No state has ever had that power revoked, but “there are mechanisms for the EPA to take back primacy from a state if the state is not enforcing the Safe Drinking Water Act properly, and that includes where you are investing your money,” said Mae Stevens, a lobbyist on water issues with Banner Public Affairs whose clients include environmental groups and water utility associations.
If a state were to lose its right to implement the federal drinking water law, those responsibilities would fall to EPA, and could represent a massive new workload for the agency.
While the idea of revoking primacy sometimes comes up in a crisis, it has never gotten serious traction, said Alan Roberson, executive director of the Association of State Drinking Water Administrators. State drinking water programs typically have dozens of experts on staff, charged not just with distributing federal funds, but also with reviewing engineering plans and conducting inspections on the ground.
“Where are you going to find all the people to do this work?” Roberson said. “EPA doesn’t have it.

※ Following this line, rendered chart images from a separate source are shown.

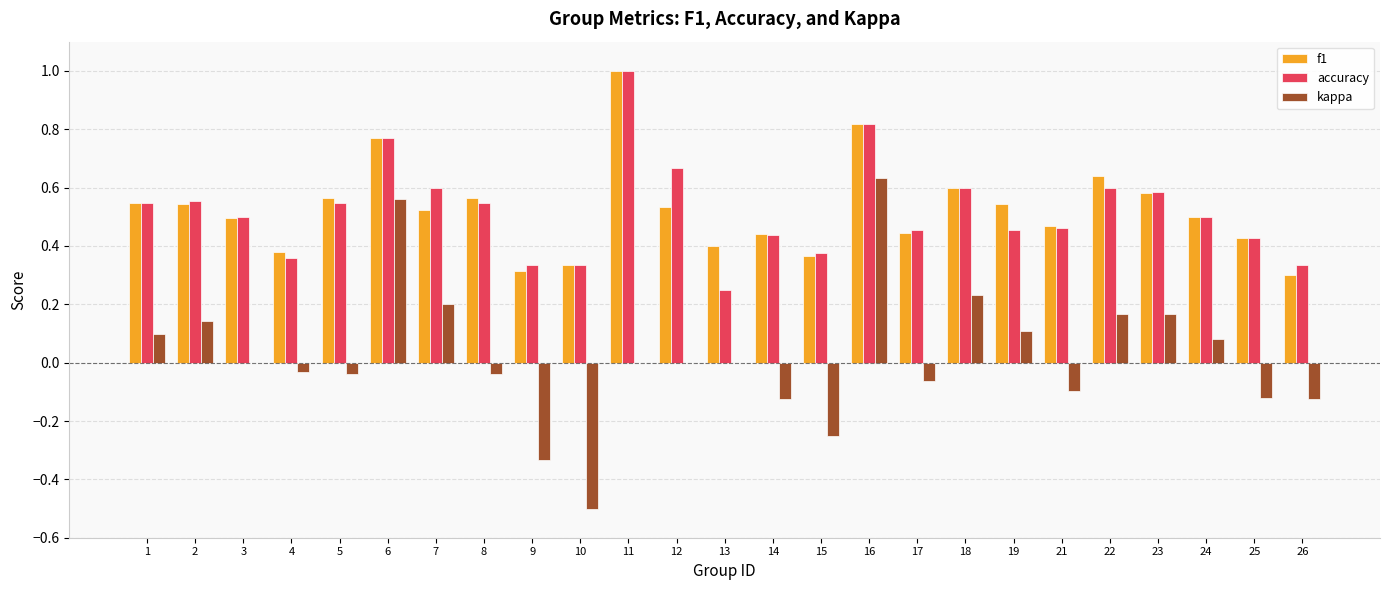

Between 8 and 21, which series saw the biggest shift?

f1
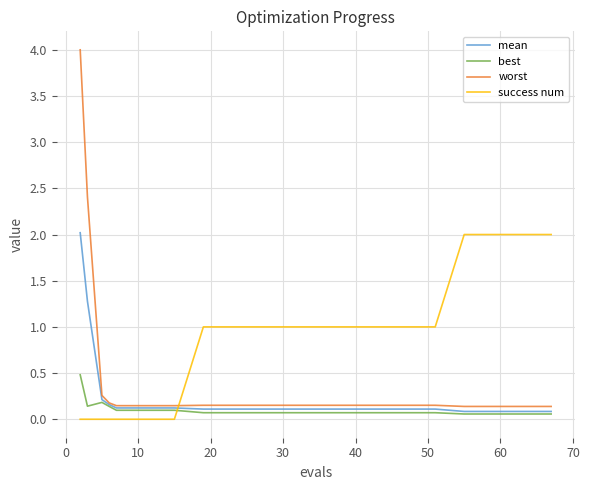

True or false: success num and mean cross at least once.

True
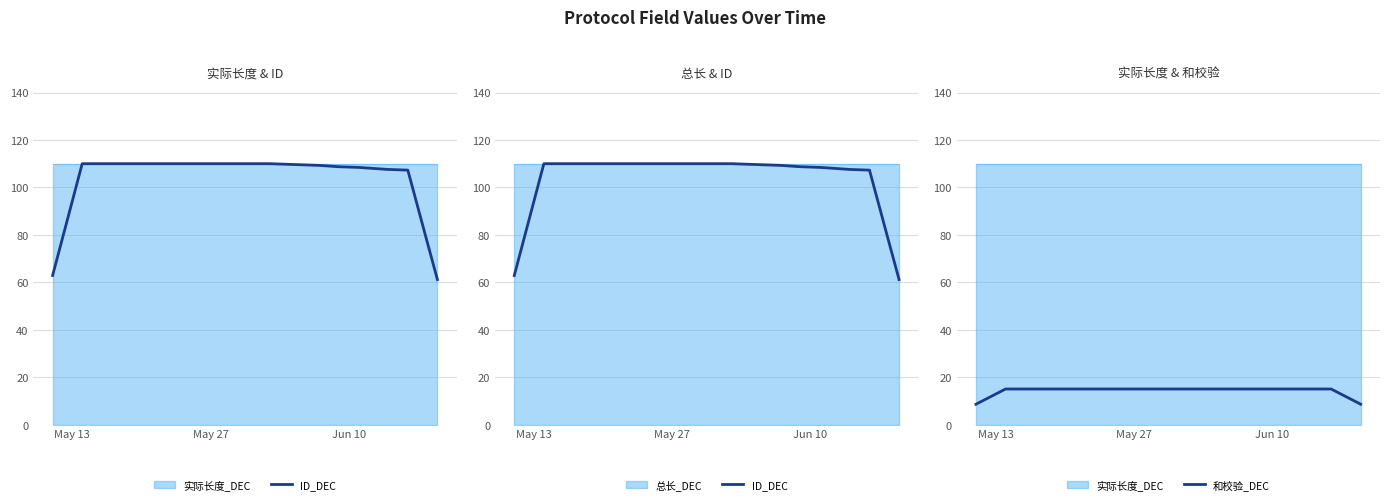

How many data points in 和校验_DEC are above 14?

34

And if you contracted it all out you’d be paying an arm and a leg for all these people and a lot of them wouldn’t be qualified.”
But a lawsuit wouldn’t have to result in a state losing primacy to have an impact.
Under other laws, such as the Clean Water Act, which governs pollution into rivers and lakes, lawsuits from environmental groups challenging a state’s primacy have helped EPA prod states into strengthening their programs.
“It is a little bit the nuclear option, but because there is that authority there, it does give EPA some strong leverage to fix underlying problems with state programs,” said Erik Olson, who leads the Natural Resources Defense Council’s health program.